3) As we will run our first advanced workshop next week, this number is currently at 15 only (people actively involved whom we know have the knowledge already). We expect it to go up 2-4 fold until the end of this year and then grow more linearly.

4) We have:

  • 1 public and 1 non-public themed social each month
  • During semesters, monthly intro and advanced workshops
  • One of our student groups has weekly meetups during semesters and runs an intro seminar
  • We aim for monthly discussion dinners, this is less fixed though
  • We meet monthly with our self-improvement group and have bi-weekly open individual debugging/training/planning/gettingshitdone sessions
  • 1-on-1s are usually at around 1-3/week per FTE, but there are weeks with double that in Fall and Spring
  • Sub-communities and working groups have had similar monthly rhythms so far (hard to say because we only properly started those in May)
  • We seem to have a co-organised introductory event once a quarter
markus_over @ 2019-09-01T10:11 (+1)

Hi Konrad,

given your comment is now a year old, could you very briefly provide an update of whether anything significantly changed since then (maybe there are some updates to how you run EA Geneva that wouldn't justify an entire new post, but are still noteworthy)?

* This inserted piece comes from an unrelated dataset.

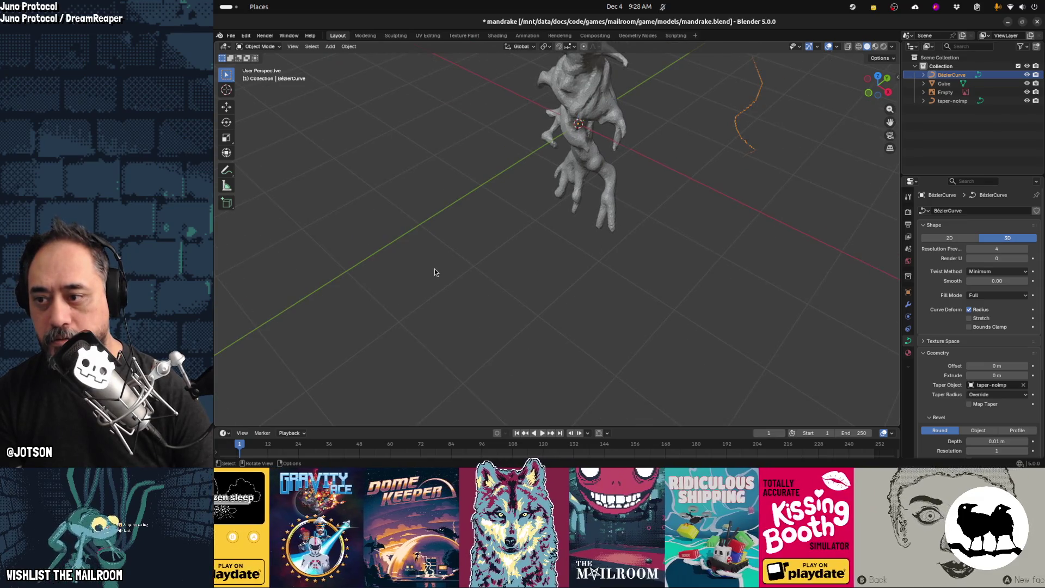
pyautogui.scroll(-2, 435, 269)
pyautogui.scroll(-4, 436, 272)
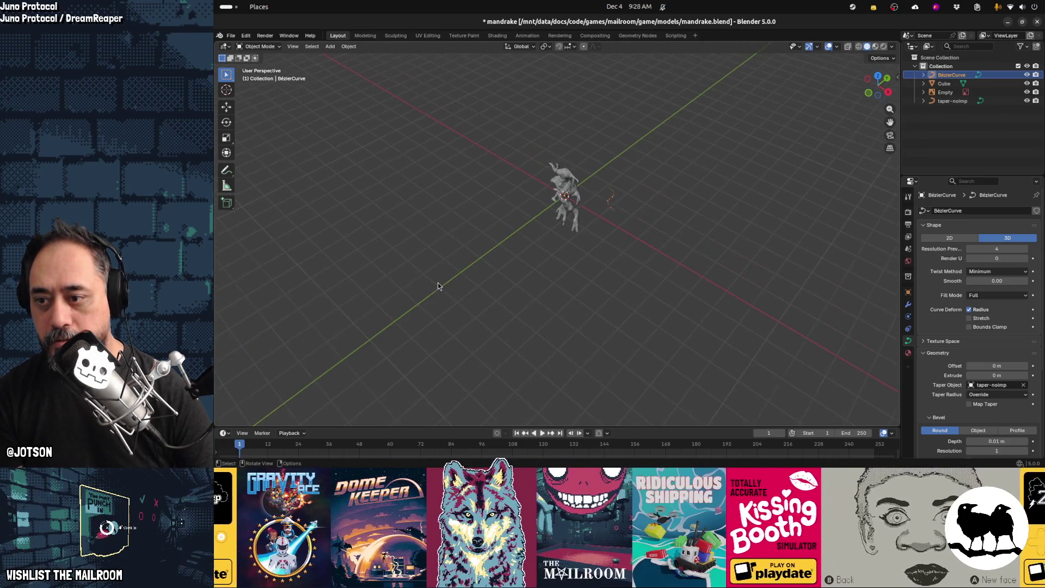
pyautogui.click(953, 100)
# Slide taper-noimp along the X axis so it sits beside the mandrake
pyautogui.scroll(4, 566, 262)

Also I'd be interested to know how close the growth assumptions were, and whether your member count and advanced workshop participation went up roughly as you expected.

This whole post seems very valuable by the way, so thank you!

konrad @ 2021-02-22T16:59 (+2)

Hi Markus, only just saw this, sorry! 

Might still be helpful: you can find somewhat more extensive answers in our annual reports.

In short:

We have quite good engagement data now, since starting a zulip chat server, allowing better tracking of activity. We have stopped running individual workshops and replaced them with a standardized intro seminar series and a personalized fellowship program.

The core group of heavily-involved individuals is still growing: >30 people now, which is more than double what we had at the time of the previous comment. With 10-20 core members a year leaving, we have to have 20-30 new core members each year to keep up the growth, which is within the bounds of my growth projections for the most engaged member segment (people who join our fellowship). 

I suspect growth will start stagnating in 0.5-2 years and deepening engagement will remain the main focus of staff, as it has been more and more so for the past ~1.5 years. This is because the community size is becoming more self-sustaining, due to a critical mass of people who provide organic outreach and retention.